Maes y Pant 23rd July 2023 (SJ 35397 55187)

For the last two years this has two years this has been a great Helleborine site, but not 2023. We are late for the scanty Broad-leaved Helleborines, though there was a nice pale flowered specimen at its peak, late for the scanty Dune Helleborines, though there was a nice variegated leaf form minus a spike, and the Green-flowered Helleborines just scant, even when we strayed into Marford Quarry area where normally a small number can be relied on. Here again everything seemed overgrown in the orchid areas.

 

Minera Lead Mines and Railway 24th July  (SJ261518)
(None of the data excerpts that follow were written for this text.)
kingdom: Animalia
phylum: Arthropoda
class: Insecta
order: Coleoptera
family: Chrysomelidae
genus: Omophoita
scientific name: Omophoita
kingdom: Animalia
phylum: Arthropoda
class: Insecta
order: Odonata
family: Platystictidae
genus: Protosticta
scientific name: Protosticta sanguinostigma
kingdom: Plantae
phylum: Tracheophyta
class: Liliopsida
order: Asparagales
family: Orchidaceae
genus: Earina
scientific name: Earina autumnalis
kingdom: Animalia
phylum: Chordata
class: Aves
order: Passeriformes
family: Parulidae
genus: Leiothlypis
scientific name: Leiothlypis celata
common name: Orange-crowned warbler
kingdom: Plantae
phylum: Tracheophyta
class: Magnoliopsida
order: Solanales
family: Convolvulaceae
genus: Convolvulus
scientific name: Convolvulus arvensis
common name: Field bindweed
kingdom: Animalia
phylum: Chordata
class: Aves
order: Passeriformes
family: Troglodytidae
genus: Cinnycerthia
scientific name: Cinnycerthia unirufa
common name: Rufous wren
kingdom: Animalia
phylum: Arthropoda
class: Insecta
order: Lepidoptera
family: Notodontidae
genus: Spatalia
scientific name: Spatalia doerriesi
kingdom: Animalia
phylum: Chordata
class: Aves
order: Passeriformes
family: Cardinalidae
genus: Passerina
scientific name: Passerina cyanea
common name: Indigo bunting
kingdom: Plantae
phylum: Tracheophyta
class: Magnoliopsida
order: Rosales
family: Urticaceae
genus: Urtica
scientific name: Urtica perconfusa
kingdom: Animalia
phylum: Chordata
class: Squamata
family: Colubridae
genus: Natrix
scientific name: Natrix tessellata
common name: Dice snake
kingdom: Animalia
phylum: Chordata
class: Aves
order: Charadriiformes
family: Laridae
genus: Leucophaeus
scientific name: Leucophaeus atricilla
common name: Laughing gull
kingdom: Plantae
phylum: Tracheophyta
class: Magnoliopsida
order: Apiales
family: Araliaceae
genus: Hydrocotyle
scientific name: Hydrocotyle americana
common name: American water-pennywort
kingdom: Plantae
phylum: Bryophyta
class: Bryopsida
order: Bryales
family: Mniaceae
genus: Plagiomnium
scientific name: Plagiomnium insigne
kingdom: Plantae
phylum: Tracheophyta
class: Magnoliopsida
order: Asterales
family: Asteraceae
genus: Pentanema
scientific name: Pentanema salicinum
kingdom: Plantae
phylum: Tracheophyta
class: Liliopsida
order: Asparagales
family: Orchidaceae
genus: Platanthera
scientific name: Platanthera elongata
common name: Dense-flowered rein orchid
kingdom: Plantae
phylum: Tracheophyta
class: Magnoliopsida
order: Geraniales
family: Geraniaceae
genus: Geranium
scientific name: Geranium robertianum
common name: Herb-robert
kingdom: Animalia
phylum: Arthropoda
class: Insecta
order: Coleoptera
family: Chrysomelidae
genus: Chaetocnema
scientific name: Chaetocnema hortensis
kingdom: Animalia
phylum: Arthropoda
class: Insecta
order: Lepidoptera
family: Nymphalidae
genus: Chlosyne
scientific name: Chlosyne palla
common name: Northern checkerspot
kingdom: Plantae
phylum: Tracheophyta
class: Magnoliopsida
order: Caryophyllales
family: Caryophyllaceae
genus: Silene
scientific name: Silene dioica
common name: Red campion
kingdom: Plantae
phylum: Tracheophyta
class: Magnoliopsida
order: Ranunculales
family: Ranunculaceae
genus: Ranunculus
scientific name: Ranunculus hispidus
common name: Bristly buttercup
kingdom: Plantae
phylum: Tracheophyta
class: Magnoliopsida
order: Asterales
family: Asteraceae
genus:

If the rest of the months visits have been a bit disappointing at least here does not. Starting at the lead mines and old workings around there, we then follow the course of the railway, across the road to Worlds End, and onto close to the quarry. There are Broad-leaved Helleborines literally in their thousands in all sizes and colours. If you have ever wondered where Farrow & Ball get their inspiration for their paint colours, have a look at these flowers. Where a large depot once stood, now demolished, you can see BLH coming through a pile of bricks and concrete in a rather unique rock garden. Further along there is the spoil heap. This seems to be where the ash from the large quarry kilns was dumped.it is a pile some 10m tall, 100m long and 50m wide. From the quarry end you can see the sleepers of the tramway used to transport the waste still in position. On top it is another world. Stunted birch, a moss floor and Yellow Birds Nest. Oh! and there are pale lanky Pyramidal Orchids, Marsh Fragrant orchids and Common Twayblades still in flower and glistening in the sun like burnished bronze.